Mais il y a plus grave aujourd'hui. Dans la période intercensitaire, de 1975 à 1982, le nombre d'actifs pourvus d'un emploi a encore augmenté légèrement parmi les Français, de 3,5 %, par suite surtout de l'accroissement du travail féminin, mais il a reculé parmi les étrangers de 11,5 %, passant de 1 511 000 à 1 338 888. La crise économique et le chômage touchent en effet plus sévèrement la population émigrée, dont le niveau de vie n'est déjà pas très élevé en général.

Le chômage ne frappe pas également les groupes d'origine ethnique différente. Il touche beaucoup moins ceux qui sont arrivés depuis plus longtemps, Italiens et Espagnols – dont le profil social, si l'on peut dire, est très proche de celui des Français – ou Portugais, rentrés plus souvent chez eux, mais il frappe de plein fouet les vagues plus récentes, non européennes : Turcs 14 % des actifs, Marocains 15 %, Tunisiens 18 % et, avant tous les autres, Algériens, 22 %, contre 9 % parmi l'ensemble de la population active. Le chômage a continué sa progression depuis 1982 et la situation n'a pu que s'aggraver pour les immigrés, en même temps que les écarts entre eux (Enquête sur l'emploi en 1985 ; Paris, Collections de l'INSEE, série D, 107, octobre 1985, 272 p.).

Que les déplacements soient libres et spontanés, comme autrefois, que les pays d'arrivée procèdent ou non à des recrutements à l'étranger, que les pays de départ les encouragent et les favorisent, que des réglementations interviennent de part et d'autre, qu'il y ait ou non des accords entre gouvernements, les migrations sont toujours sensibles à la conjoncture économique et au marché de l'emploi. Les migrants ne quittent pas leur terroir par fantaisie ou par goût de l'aventure. Seul les guide le souci d'améliorer leurs conditions d'existence et de trouver du travail. Si le travail vient à manquer là où ils sont allés, leur situation se détériore, des mouvements de retour s'amorcent, mais, si précaire qu'elle devienne, ils ont pris des habitudes et ne sont pas sûrs de trouver mieux dans leur propre pays. Ils sont donc tentés de rester, alors que les autochtones peuvent souhaiter leur départ. Les difficultés économiques risquent ainsi de transformer en dialogue conflictuel une rencontre plus aisée que favoriserait la prospérité.

Jeunesse des immigrés

Le chômage atteint davantage les jeunes, qui ont du mal à se placer sur le marché du travail. Les groupes qui en comptent le plus sont donc à l'évidence les plus touchés. Or, précisément, la structure par âge des populations immigrées récemment, tout particulièrement maghrébine et musulmane, est très différente de celle des Français. La moitié des immigrés n'ont pas 25 ans, et 5 % seulement ont dépassé 54 ans, alors que parmi les Français les proportions respectives sont de 36 et 25 %.

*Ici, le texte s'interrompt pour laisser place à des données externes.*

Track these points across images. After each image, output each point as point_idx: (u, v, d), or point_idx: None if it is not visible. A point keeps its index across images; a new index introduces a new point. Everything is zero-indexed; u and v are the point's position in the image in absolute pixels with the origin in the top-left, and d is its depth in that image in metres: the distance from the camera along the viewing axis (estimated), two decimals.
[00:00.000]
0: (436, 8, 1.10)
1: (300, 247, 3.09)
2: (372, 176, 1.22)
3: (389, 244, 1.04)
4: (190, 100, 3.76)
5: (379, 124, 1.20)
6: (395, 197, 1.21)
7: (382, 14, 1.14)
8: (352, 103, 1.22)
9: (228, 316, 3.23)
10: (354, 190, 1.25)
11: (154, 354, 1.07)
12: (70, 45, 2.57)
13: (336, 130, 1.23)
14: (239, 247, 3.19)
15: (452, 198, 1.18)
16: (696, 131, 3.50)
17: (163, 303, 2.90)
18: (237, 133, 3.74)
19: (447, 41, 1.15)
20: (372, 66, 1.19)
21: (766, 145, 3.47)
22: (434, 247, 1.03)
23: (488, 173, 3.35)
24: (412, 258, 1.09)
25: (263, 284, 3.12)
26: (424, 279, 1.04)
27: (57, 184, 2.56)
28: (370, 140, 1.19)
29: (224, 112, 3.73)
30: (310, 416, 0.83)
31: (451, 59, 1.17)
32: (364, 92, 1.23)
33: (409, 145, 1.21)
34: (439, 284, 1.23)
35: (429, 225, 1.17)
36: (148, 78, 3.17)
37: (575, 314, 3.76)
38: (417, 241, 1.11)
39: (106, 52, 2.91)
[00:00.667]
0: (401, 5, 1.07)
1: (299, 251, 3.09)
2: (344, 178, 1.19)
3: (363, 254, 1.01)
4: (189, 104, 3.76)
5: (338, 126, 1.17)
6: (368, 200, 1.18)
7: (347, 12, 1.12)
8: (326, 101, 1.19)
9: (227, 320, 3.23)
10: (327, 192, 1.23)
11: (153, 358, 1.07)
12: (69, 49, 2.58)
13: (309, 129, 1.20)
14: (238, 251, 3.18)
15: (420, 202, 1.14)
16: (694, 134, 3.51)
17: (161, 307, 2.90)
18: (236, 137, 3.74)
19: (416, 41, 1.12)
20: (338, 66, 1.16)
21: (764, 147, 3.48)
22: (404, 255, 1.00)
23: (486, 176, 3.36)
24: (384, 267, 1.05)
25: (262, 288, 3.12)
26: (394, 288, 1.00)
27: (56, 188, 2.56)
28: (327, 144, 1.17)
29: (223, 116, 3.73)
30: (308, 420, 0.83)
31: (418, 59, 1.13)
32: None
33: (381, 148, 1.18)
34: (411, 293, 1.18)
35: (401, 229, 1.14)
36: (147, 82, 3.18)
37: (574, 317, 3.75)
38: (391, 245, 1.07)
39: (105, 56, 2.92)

C'est donc parmi les groupes originaires du Maghreb, Algériens en particulier, les plus nombreux et les plus concentrés, que se trouvent le plus d'adolescents sans emploi, plus sensibles aux voix de la propagande politique et aux tentations nées du désœuvrement. La délinquance est-elle plus élevée dans cette population de jeunes inactifs ? Sans doute, mais une comparaison équitable devrait porter sur des nationaux de même âge, placés dans les mêmes conditions de vie. Il n'est pas surprenant, en tout cas, qu'ils soient plus bruyants et plus voyants.

L'école et l'avenir

La jeunesse de la population immigrée récente résulte d'un double phénomène. En premier lieu, toute migration est sélective et concerne davantage d'hommes que de femmes, et de jeunes adultes, en quête de moyens de subsistance pour eux-mêmes et leur entourage. Ensuite, s'ils s'installent durablement dans le pays d'arrivée, ils font venir leurs femmes, elles aussi jeunes et en âge d'avoir des enfants, et ces familles conservent, au moins au début, le comportement prolifique de leur milieu d'origine.

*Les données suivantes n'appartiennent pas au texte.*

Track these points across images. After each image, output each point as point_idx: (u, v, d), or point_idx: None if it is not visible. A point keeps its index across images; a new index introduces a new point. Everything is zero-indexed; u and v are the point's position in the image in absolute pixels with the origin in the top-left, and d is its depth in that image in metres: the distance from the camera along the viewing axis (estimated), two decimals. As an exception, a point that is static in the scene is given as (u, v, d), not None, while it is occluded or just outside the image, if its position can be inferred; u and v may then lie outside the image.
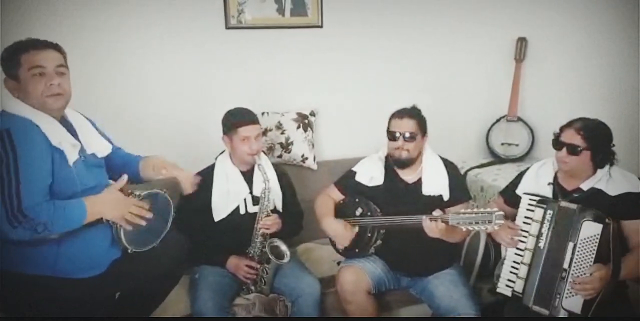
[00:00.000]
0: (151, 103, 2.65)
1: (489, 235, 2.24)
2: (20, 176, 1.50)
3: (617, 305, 1.86)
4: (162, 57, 2.63)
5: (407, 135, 2.14)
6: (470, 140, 3.32)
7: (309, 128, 2.82)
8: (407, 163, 2.18)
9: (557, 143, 1.92)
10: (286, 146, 2.76)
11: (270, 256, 2.21)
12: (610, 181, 1.91)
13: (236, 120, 2.22)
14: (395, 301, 2.28)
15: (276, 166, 2.41)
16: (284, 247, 2.22)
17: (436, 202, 2.14)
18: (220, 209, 2.25)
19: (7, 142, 1.51)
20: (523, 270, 1.95)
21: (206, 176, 2.29)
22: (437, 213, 1.99)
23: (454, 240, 2.13)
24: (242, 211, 2.27)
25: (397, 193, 2.21)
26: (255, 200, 2.26)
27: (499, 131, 3.21)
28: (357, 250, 2.23)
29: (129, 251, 1.75)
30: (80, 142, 1.71)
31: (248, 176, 2.29)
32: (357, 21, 2.93)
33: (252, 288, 2.23)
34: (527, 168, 2.12)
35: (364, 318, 2.16)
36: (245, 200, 2.27)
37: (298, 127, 2.78)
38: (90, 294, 1.70)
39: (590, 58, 2.90)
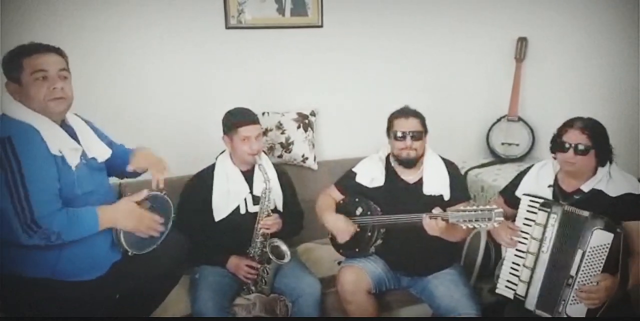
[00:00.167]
0: (151, 103, 2.64)
1: (489, 235, 2.24)
2: (28, 184, 1.50)
3: (617, 305, 1.86)
4: (162, 57, 2.63)
5: (415, 134, 2.14)
6: (470, 140, 3.32)
7: (309, 128, 2.82)
8: (413, 163, 2.18)
9: (561, 145, 1.89)
10: (286, 146, 2.76)
11: (270, 256, 2.21)
12: (611, 182, 1.90)
13: (237, 120, 2.21)
14: (396, 301, 2.28)
15: (276, 166, 2.41)
16: (284, 247, 2.22)
17: (437, 202, 2.14)
18: (221, 209, 2.25)
19: (9, 150, 1.51)
20: (525, 274, 1.94)
21: (206, 176, 2.29)
22: (437, 211, 1.99)
23: (454, 238, 2.13)
24: (242, 211, 2.27)
25: (398, 193, 2.21)
26: (256, 200, 2.26)
27: (500, 131, 3.21)
28: (357, 250, 2.23)
29: (129, 253, 1.75)
30: (81, 146, 1.71)
31: (248, 176, 2.29)
32: (357, 21, 2.93)
33: (253, 288, 2.23)
34: (527, 168, 2.12)
35: (364, 318, 2.16)
36: (245, 199, 2.27)
37: (298, 127, 2.78)
38: (90, 296, 1.70)
39: (590, 58, 2.90)
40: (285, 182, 2.39)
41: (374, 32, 2.97)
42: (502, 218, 1.88)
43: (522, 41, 3.12)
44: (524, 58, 3.13)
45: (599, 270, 1.79)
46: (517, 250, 1.98)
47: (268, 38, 2.79)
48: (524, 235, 1.96)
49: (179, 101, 2.70)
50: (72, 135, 1.71)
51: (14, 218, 1.49)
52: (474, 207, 1.91)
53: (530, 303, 1.93)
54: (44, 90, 1.61)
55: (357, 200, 2.24)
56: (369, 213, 2.19)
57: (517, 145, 3.17)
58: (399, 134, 2.15)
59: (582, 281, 1.81)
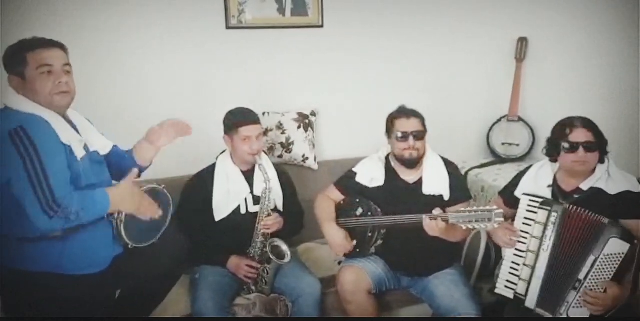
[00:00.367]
0: (151, 103, 2.64)
1: (489, 236, 2.24)
2: (46, 167, 1.52)
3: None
4: (162, 57, 2.63)
5: (417, 134, 2.15)
6: (470, 140, 3.32)
7: (309, 128, 2.82)
8: (415, 163, 2.18)
9: (570, 146, 1.87)
10: (287, 146, 2.76)
11: (270, 256, 2.21)
12: (610, 180, 1.90)
13: (237, 119, 2.22)
14: (396, 301, 2.28)
15: (276, 165, 2.41)
16: (284, 247, 2.21)
17: (437, 202, 2.14)
18: (221, 209, 2.25)
19: (24, 138, 1.52)
20: (526, 272, 1.94)
21: (206, 176, 2.29)
22: (437, 211, 1.99)
23: (454, 239, 2.13)
24: (242, 211, 2.27)
25: (398, 193, 2.21)
26: (256, 200, 2.26)
27: (500, 131, 3.21)
28: (357, 250, 2.23)
29: (130, 246, 1.76)
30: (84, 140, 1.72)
31: (249, 176, 2.29)
32: (358, 21, 2.93)
33: (253, 288, 2.23)
34: (526, 169, 2.12)
35: (364, 318, 2.16)
36: (246, 199, 2.27)
37: (299, 127, 2.78)
38: (91, 292, 1.70)
39: (590, 58, 2.90)
40: (285, 181, 2.39)
41: (374, 32, 2.97)
42: (502, 219, 1.88)
43: (523, 41, 3.12)
44: (524, 58, 3.13)
45: (608, 278, 1.78)
46: (516, 249, 1.98)
47: (268, 38, 2.79)
48: (523, 234, 1.96)
49: (179, 101, 2.69)
50: (74, 128, 1.73)
51: (34, 203, 1.50)
52: (474, 208, 1.91)
53: (531, 302, 1.92)
54: (49, 84, 1.63)
55: (357, 200, 2.24)
56: (369, 213, 2.19)
57: (518, 145, 3.17)
58: (402, 134, 2.15)
59: (589, 286, 1.80)
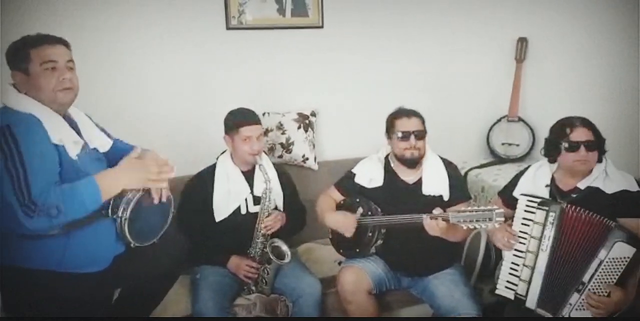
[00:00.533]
0: (151, 103, 2.64)
1: (488, 236, 2.24)
2: (27, 167, 1.51)
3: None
4: (162, 57, 2.63)
5: (418, 133, 2.15)
6: (470, 140, 3.32)
7: (309, 129, 2.81)
8: (416, 163, 2.18)
9: (571, 146, 1.88)
10: (287, 146, 2.76)
11: (271, 256, 2.21)
12: (607, 179, 1.91)
13: (238, 120, 2.22)
14: (396, 301, 2.28)
15: (277, 165, 2.41)
16: (284, 247, 2.21)
17: (436, 202, 2.14)
18: (222, 209, 2.25)
19: (8, 137, 1.51)
20: (526, 273, 1.94)
21: (207, 176, 2.29)
22: (437, 211, 1.99)
23: (454, 238, 2.13)
24: (243, 211, 2.27)
25: (397, 194, 2.21)
26: (256, 200, 2.26)
27: (500, 131, 3.21)
28: (357, 250, 2.23)
29: (132, 245, 1.75)
30: (83, 138, 1.72)
31: (249, 176, 2.29)
32: (358, 21, 2.93)
33: (253, 288, 2.23)
34: (525, 169, 2.12)
35: (364, 318, 2.16)
36: (246, 200, 2.27)
37: (299, 128, 2.78)
38: (91, 290, 1.70)
39: (590, 58, 2.90)
40: (285, 181, 2.39)
41: (374, 32, 2.97)
42: (502, 219, 1.87)
43: (523, 41, 3.12)
44: (525, 58, 3.13)
45: (612, 281, 1.78)
46: (516, 250, 1.97)
47: (268, 38, 2.79)
48: (522, 235, 1.96)
49: (179, 101, 2.70)
50: (74, 127, 1.72)
51: (15, 203, 1.49)
52: (475, 208, 1.90)
53: (531, 302, 1.92)
54: (53, 80, 1.62)
55: (357, 200, 2.24)
56: (369, 213, 2.19)
57: (518, 145, 3.17)
58: (403, 134, 2.15)
59: (593, 289, 1.80)
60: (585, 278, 1.81)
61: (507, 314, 2.05)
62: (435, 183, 2.20)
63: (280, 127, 2.76)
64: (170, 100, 2.68)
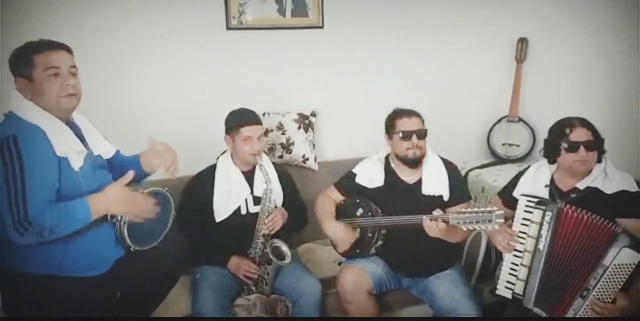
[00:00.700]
0: (151, 103, 2.64)
1: (488, 237, 2.24)
2: (27, 184, 1.51)
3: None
4: (162, 57, 2.63)
5: (420, 132, 2.15)
6: (471, 140, 3.32)
7: (309, 129, 2.81)
8: (418, 162, 2.18)
9: (571, 146, 1.88)
10: (287, 146, 2.76)
11: (271, 257, 2.21)
12: (606, 179, 1.91)
13: (239, 120, 2.22)
14: (396, 301, 2.28)
15: (277, 165, 2.41)
16: (284, 248, 2.21)
17: (436, 203, 2.14)
18: (222, 209, 2.25)
19: (12, 149, 1.52)
20: (523, 272, 1.94)
21: (207, 176, 2.29)
22: (437, 212, 1.99)
23: (454, 239, 2.13)
24: (243, 211, 2.27)
25: (397, 194, 2.21)
26: (256, 200, 2.26)
27: (500, 131, 3.21)
28: (357, 251, 2.23)
29: (132, 249, 1.75)
30: (86, 145, 1.72)
31: (249, 176, 2.29)
32: (358, 22, 2.93)
33: (253, 288, 2.23)
34: (525, 169, 2.12)
35: (364, 319, 2.16)
36: (246, 200, 2.27)
37: (299, 128, 2.78)
38: (91, 294, 1.70)
39: (590, 58, 2.90)
40: (286, 181, 2.39)
41: (374, 32, 2.97)
42: (502, 220, 1.87)
43: (523, 42, 3.12)
44: (525, 59, 3.13)
45: (616, 288, 1.77)
46: (515, 250, 1.98)
47: (269, 39, 2.79)
48: (521, 235, 1.96)
49: (179, 101, 2.69)
50: (78, 134, 1.72)
51: (8, 217, 1.49)
52: (475, 209, 1.90)
53: (528, 301, 1.92)
54: (57, 86, 1.63)
55: (357, 201, 2.24)
56: (369, 214, 2.19)
57: (518, 145, 3.17)
58: (405, 133, 2.15)
59: (597, 295, 1.79)
60: (590, 284, 1.80)
61: (507, 314, 2.05)
62: (435, 183, 2.20)
63: (280, 127, 2.76)
64: (171, 100, 2.68)
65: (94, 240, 1.68)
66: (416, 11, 3.02)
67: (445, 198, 2.19)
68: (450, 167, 2.26)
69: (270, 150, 2.74)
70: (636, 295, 1.76)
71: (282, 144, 2.75)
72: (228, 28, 2.71)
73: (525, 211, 1.96)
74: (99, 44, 2.48)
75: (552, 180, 2.00)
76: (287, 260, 2.20)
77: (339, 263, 2.32)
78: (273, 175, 2.28)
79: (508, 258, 2.00)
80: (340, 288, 2.16)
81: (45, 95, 1.62)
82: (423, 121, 2.21)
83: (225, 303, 2.12)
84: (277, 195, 2.30)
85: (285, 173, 2.44)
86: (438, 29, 3.09)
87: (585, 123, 1.91)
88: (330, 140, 3.01)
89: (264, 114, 2.71)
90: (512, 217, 2.02)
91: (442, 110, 3.05)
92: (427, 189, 2.19)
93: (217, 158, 2.34)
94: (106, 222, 1.68)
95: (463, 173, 2.90)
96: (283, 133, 2.76)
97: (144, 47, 2.58)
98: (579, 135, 1.88)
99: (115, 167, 1.89)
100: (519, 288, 1.95)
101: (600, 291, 1.79)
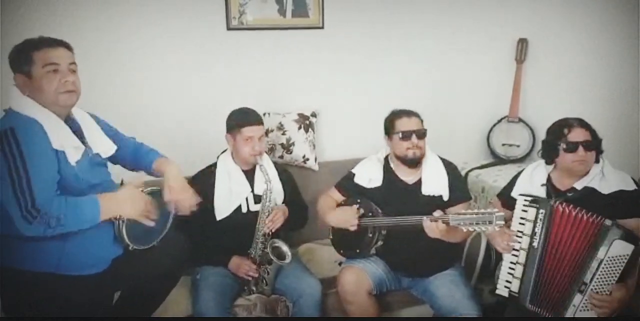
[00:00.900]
0: (151, 103, 2.64)
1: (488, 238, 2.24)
2: (30, 173, 1.52)
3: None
4: (163, 58, 2.63)
5: (419, 132, 2.15)
6: (471, 141, 3.31)
7: (310, 129, 2.81)
8: (418, 162, 2.18)
9: (569, 146, 1.88)
10: (287, 147, 2.76)
11: (271, 257, 2.20)
12: (604, 179, 1.91)
13: (241, 119, 2.22)
14: (396, 301, 2.28)
15: (277, 164, 2.41)
16: (285, 248, 2.21)
17: (436, 203, 2.14)
18: (223, 208, 2.25)
19: (12, 140, 1.52)
20: (519, 270, 1.95)
21: (207, 175, 2.29)
22: (437, 213, 1.99)
23: (454, 240, 2.13)
24: (243, 209, 2.27)
25: (397, 194, 2.21)
26: (257, 199, 2.25)
27: (500, 132, 3.21)
28: (358, 251, 2.23)
29: (130, 248, 1.75)
30: (85, 143, 1.72)
31: (250, 174, 2.29)
32: (358, 22, 2.93)
33: (254, 288, 2.23)
34: (522, 170, 2.12)
35: (364, 319, 2.16)
36: (247, 198, 2.27)
37: (299, 128, 2.78)
38: (90, 292, 1.70)
39: (590, 58, 2.90)
40: (286, 178, 2.39)
41: (374, 32, 2.97)
42: (502, 222, 1.87)
43: (523, 42, 3.12)
44: (525, 59, 3.13)
45: (613, 280, 1.78)
46: (513, 249, 1.98)
47: (269, 39, 2.79)
48: (519, 234, 1.96)
49: (180, 101, 2.69)
50: (77, 130, 1.72)
51: (14, 207, 1.50)
52: (475, 210, 1.90)
53: (524, 299, 1.93)
54: (55, 83, 1.63)
55: (358, 201, 2.24)
56: (370, 214, 2.19)
57: (518, 146, 3.17)
58: (404, 133, 2.15)
59: (595, 289, 1.80)
60: (587, 278, 1.82)
61: (508, 314, 2.05)
62: (434, 183, 2.20)
63: (280, 127, 2.76)
64: (171, 100, 2.68)
65: (92, 238, 1.68)
66: (416, 11, 3.02)
67: (445, 198, 2.19)
68: (450, 167, 2.26)
69: (271, 150, 2.74)
70: (632, 284, 1.78)
71: (282, 144, 2.75)
72: (228, 28, 2.70)
73: (522, 210, 1.97)
74: (99, 43, 2.48)
75: (548, 179, 2.01)
76: (288, 260, 2.20)
77: (339, 263, 2.32)
78: (273, 174, 2.28)
79: (507, 258, 2.01)
80: (341, 288, 2.16)
81: (43, 91, 1.63)
82: (422, 121, 2.21)
83: (226, 303, 2.12)
84: (277, 193, 2.30)
85: (285, 171, 2.44)
86: (438, 29, 3.09)
87: (583, 123, 1.92)
88: (330, 141, 3.01)
89: (264, 114, 2.71)
90: (511, 218, 2.02)
91: (442, 110, 3.05)
92: (426, 189, 2.19)
93: (218, 157, 2.34)
94: (105, 220, 1.68)
95: (463, 173, 2.90)
96: (283, 134, 2.75)
97: (144, 47, 2.58)
98: (577, 135, 1.89)
99: (127, 156, 1.91)
100: (514, 286, 1.96)
101: (597, 285, 1.80)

Les naissances étrangères se multiplient ainsi d'année en année pour atteindre aujourd'hui 12 et 13 % de l'ensemble des naissances en France. Les familles nombreuses et très nombreuses sont plus fréquentes dans ces populations, et plus visibles aussi. Le nombre des enfants étrangers, maghrébins en particulier, s'accroît en conséquence dans les écoles maternelles, puis dans les écoles primaires, puisqu'ils sont soumis à l'obligation scolaire, et ensuite dans le technique et le secondaire. D'où des difficultés certaines pour les enseignants, là où la concentration est forte, et pour les parents français, désireux de retirer leurs enfants de classes et d'écoles où ils deviennent minoritaires.